:: Exercise ::
Each entry should be restated word for word, with all pictures left out.

:: Stored data ::
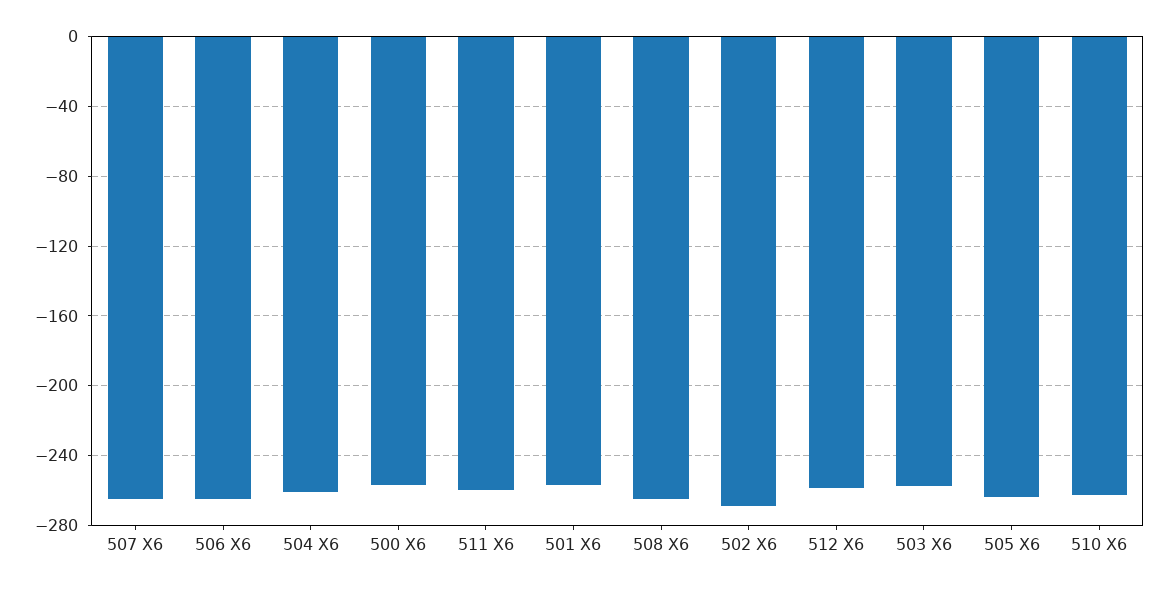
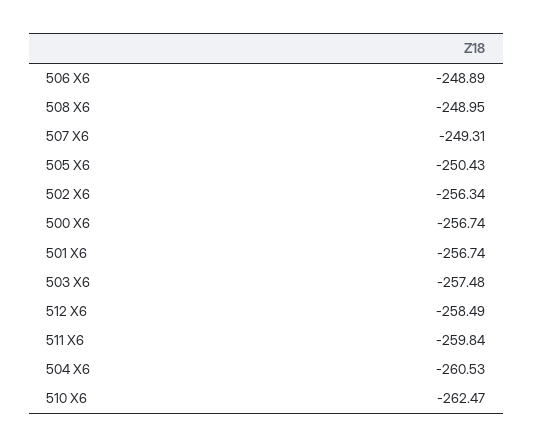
  {
-   "507 X6": -265,
+   "507 X6": -249.31,
-   "506 X6": -265,
+   "506 X6": -248.89,
    "504 X6": -260.53,
    "500 X6": -256.74,
    "511 X6": -259.84,
    "501 X6": -256.74,
-   "508 X6": -265,
+   "508 X6": -248.95,
-   "502 X6": -270,
+   "502 X6": -256.34,
    "512 X6": -258.49,
    "503 X6": -257.48,
-   "505 X6": -265,
+   "505 X6": -250.43,
    "510 X6": -262.47
  }

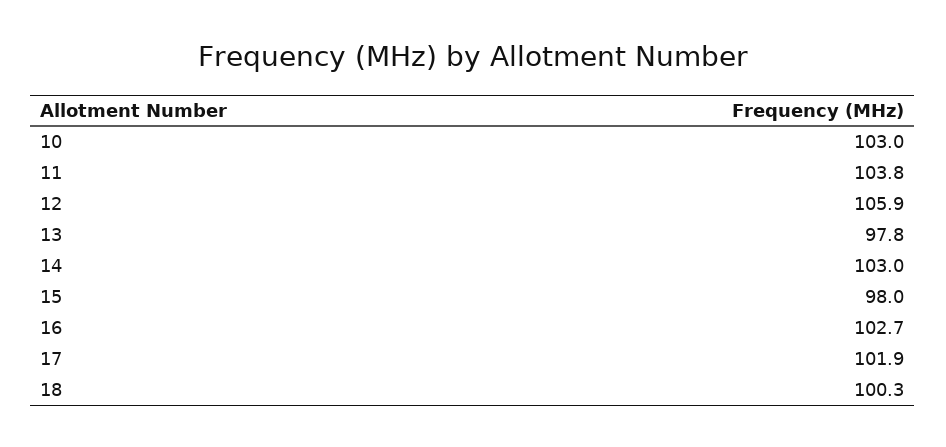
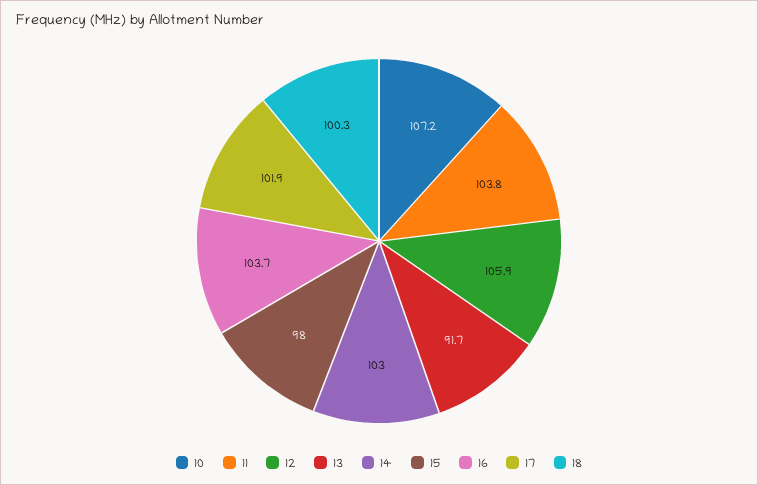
  {
-   "10": 103,
+   "10": 107.2,
    "11": 103.8,
    "12": 105.9,
-   "13": 97.8,
+   "13": 91.7,
    "14": 103,
    "15": 98,
-   "16": 102.7,
+   "16": 103.7,
    "17": 101.9,
    "18": 100.3
  }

:: Problem solution ::
  {
-   "507 X6": -265,
+   "507 X6": -249.31,
-   "506 X6": -265,
+   "506 X6": -248.89,
    "504 X6": -260.53,
    "500 X6": -256.74,
    "511 X6": -259.84,
    "501 X6": -256.74,
-   "508 X6": -265,
+   "508 X6": -248.95,
-   "502 X6": -270,
+   "502 X6": -256.34,
    "512 X6": -258.49,
    "503 X6": -257.48,
-   "505 X6": -265,
+   "505 X6": -250.43,
    "510 X6": -262.47
  }

  {
-   "10": 103,
+   "10": 107.2,
    "11": 103.8,
    "12": 105.9,
-   "13": 97.8,
+   "13": 91.7,
    "14": 103,
    "15": 98,
-   "16": 102.7,
+   "16": 103.7,
    "17": 101.9,
    "18": 100.3
  }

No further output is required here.